Today, the Brennan Center, along with more than 70 civil liberties groups and cyber security experts, urged President Obama to veto the Cybersecurity Information Sharing Act (CISA), a cybersecurity sharing bill now before the Senate. The bill would sweep up vast amounts of Americans’ private information which could then be shared with military and intelligence agencies, including the NSA.
Specifically, the bill falls short in several key areas:
- CISA fails to protect users’ personal information. It allows vast amounts of personal data to be shared with the government, even that which is not necessary to identify or respond to a cybersecurity threat.

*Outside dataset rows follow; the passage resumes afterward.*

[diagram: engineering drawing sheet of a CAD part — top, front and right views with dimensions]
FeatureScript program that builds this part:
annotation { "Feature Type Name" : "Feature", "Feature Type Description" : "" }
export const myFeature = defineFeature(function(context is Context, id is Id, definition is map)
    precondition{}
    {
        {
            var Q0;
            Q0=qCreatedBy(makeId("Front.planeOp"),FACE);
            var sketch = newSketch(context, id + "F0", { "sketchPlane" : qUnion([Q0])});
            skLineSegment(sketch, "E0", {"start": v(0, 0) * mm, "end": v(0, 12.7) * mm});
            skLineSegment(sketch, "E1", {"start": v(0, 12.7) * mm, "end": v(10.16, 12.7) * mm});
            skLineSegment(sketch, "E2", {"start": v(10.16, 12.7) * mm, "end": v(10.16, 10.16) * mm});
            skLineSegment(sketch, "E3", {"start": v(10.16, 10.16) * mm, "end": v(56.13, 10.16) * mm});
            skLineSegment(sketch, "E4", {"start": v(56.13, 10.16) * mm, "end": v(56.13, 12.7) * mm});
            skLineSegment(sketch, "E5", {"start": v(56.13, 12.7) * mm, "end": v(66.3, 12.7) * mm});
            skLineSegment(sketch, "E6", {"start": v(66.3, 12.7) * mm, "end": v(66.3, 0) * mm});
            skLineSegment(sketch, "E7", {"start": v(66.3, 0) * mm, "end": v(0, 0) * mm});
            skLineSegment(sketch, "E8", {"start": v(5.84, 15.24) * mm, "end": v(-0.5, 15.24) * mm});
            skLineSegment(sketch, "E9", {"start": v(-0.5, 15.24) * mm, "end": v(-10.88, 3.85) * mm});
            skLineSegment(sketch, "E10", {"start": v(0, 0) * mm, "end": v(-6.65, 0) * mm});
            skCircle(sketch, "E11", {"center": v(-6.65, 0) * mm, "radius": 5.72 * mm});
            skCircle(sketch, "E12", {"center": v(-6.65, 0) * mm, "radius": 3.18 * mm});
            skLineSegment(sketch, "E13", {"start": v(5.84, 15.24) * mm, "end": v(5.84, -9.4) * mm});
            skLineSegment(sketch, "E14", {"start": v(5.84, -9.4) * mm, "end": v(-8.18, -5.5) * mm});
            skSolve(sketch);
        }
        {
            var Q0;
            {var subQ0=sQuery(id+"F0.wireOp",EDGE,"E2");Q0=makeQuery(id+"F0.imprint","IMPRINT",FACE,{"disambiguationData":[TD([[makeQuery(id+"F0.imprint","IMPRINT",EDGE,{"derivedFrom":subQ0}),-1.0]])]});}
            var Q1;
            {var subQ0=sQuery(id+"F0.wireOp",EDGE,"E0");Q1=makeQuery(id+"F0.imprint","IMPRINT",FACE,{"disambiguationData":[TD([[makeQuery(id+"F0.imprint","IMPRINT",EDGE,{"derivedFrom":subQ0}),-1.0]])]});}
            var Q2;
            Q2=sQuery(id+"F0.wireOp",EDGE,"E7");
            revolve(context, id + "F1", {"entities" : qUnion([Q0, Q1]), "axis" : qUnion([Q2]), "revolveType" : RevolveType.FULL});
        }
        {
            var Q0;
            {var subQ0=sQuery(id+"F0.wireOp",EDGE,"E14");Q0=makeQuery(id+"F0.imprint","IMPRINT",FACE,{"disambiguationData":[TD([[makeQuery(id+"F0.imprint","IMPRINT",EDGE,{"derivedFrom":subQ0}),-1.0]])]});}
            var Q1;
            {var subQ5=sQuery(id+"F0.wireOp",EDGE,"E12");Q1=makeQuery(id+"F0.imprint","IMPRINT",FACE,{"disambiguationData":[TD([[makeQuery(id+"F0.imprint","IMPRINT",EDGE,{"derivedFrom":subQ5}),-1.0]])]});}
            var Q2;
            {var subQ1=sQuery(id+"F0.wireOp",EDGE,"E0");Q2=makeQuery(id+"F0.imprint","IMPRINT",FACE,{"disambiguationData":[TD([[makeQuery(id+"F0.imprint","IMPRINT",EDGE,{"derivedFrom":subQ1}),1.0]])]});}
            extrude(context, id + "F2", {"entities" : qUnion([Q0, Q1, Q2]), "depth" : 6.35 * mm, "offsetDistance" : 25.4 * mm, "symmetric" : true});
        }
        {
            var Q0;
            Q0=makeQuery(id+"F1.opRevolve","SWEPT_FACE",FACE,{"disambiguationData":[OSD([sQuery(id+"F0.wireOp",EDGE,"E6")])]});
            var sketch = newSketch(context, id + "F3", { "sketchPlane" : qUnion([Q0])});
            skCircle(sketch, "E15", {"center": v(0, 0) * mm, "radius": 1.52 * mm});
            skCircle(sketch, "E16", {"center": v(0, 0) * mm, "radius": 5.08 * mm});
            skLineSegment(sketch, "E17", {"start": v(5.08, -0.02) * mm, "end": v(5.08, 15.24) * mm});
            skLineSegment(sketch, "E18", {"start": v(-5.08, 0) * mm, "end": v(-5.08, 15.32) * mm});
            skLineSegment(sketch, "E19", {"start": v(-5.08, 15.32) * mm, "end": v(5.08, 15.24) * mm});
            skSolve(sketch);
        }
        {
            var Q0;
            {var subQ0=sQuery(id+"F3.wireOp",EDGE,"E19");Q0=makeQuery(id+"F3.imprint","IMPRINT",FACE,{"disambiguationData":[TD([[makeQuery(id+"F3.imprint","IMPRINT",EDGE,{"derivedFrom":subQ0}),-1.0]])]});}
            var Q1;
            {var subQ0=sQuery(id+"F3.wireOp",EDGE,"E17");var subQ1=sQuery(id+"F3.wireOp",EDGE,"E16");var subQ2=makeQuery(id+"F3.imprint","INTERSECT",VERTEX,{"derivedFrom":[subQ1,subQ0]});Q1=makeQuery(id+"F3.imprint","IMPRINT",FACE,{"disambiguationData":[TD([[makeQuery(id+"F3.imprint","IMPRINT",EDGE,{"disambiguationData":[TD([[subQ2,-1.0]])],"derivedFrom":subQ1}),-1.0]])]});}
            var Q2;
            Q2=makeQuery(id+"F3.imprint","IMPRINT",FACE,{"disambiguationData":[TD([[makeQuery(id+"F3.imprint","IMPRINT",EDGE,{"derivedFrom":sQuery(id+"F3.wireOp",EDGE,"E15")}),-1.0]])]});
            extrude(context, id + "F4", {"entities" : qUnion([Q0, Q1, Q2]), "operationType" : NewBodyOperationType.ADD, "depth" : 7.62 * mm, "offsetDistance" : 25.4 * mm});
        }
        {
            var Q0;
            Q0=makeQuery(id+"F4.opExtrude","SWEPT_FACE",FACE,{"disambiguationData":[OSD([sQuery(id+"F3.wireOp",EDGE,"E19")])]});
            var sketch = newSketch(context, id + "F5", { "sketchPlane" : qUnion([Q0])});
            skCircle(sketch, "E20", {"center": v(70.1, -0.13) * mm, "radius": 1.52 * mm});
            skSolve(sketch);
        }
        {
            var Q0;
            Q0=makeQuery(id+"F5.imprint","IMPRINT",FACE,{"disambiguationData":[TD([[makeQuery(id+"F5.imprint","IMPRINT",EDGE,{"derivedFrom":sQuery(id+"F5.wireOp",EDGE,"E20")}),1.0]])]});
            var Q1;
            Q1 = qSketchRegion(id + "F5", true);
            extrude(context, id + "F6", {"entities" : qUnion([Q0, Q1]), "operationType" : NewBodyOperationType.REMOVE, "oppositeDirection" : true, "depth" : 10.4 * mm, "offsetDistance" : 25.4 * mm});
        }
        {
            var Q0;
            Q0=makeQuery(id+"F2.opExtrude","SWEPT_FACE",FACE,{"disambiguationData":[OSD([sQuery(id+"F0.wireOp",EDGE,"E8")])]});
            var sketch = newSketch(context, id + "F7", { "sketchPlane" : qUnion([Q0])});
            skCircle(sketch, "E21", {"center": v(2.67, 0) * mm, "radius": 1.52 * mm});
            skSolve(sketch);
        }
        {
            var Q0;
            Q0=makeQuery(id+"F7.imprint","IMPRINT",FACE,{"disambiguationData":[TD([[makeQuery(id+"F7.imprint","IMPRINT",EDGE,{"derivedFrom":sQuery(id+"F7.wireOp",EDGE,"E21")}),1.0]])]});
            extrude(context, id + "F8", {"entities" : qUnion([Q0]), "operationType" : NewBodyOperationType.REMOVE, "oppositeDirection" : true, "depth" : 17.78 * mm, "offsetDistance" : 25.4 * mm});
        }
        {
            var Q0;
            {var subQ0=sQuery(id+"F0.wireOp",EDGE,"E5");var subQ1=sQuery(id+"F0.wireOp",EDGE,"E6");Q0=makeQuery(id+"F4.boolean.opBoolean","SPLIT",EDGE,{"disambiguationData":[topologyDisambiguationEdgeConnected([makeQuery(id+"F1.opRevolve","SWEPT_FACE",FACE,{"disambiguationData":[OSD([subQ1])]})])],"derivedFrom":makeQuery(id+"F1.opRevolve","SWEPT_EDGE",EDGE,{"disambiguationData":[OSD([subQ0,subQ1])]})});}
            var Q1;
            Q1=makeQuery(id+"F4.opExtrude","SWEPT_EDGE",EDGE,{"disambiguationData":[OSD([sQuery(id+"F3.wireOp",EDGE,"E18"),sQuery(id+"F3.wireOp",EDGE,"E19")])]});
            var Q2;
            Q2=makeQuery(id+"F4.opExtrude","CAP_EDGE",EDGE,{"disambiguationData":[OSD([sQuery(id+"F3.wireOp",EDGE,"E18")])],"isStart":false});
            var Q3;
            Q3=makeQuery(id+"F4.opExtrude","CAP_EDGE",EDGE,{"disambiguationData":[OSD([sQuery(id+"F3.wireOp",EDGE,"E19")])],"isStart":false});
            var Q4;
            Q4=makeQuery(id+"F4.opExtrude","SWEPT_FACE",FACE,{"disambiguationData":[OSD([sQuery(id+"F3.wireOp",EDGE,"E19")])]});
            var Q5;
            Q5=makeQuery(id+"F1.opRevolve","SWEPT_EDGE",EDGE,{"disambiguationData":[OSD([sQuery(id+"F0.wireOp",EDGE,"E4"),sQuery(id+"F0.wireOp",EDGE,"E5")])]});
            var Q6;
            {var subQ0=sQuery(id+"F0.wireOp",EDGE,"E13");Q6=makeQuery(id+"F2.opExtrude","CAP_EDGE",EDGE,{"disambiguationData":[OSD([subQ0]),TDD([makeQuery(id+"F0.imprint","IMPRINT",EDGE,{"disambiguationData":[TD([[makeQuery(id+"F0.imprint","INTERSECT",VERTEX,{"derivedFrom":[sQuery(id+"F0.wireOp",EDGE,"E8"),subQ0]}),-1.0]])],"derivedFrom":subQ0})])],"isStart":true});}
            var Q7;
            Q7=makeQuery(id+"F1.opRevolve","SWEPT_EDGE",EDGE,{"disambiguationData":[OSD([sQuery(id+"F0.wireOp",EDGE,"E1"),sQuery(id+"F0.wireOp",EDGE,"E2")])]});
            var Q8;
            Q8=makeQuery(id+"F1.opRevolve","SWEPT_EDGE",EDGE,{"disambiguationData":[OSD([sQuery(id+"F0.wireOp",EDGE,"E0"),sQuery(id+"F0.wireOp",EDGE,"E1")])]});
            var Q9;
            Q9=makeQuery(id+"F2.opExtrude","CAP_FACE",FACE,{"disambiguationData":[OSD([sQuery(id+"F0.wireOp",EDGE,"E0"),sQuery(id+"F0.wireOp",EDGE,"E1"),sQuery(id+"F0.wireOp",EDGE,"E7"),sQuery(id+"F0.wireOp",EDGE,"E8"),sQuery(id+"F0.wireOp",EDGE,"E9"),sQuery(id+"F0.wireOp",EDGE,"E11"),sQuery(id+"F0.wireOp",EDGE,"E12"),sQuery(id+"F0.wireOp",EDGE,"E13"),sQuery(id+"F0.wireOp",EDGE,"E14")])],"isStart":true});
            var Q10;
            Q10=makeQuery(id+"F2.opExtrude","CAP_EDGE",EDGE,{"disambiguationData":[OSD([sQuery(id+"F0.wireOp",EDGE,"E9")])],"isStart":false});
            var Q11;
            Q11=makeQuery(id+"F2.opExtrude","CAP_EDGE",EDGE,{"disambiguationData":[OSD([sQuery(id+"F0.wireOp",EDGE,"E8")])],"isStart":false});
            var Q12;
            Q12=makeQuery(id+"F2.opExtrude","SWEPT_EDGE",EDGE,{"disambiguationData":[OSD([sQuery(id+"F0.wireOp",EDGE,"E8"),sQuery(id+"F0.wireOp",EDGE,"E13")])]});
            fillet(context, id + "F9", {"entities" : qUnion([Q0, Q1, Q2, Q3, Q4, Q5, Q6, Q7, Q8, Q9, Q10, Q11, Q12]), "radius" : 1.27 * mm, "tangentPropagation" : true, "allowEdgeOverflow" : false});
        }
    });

- Authorizes the use information in investigations unrelated to cybersecurity. CISA authorizes federal, state, and local governments to use cyber threat indicators to investigate crimes that have nothing to do with cybersecurity, such as robbery, arson, and carjacking, as well as identity theft and trade secret violations.
- CISA would give immunity to companies and allow broad information sharing: CISA pre-empts all law and enables companies that operate in the civilian sector to share cyber threat indicators with any agency of the federal government, including the NSA.
- CISA undermines Internet security with “countermeasures”: CISA could undermine Internet security because it authorizes companies to deploy “defensive measures” (also commonly referred to as “countermeasures”), even when the countermeasure would be otherwise illegal under the Computer Fraud and Abuse Act.
“CISA threatens to undermine privacy and civil liberties, and increase cyber-surveillance,” the groups said in a letter. “We strongly oppose CISA and we urge [President Obama] to again defend privacy and civil liberties by voicing opposition and [his] intention to veto it.”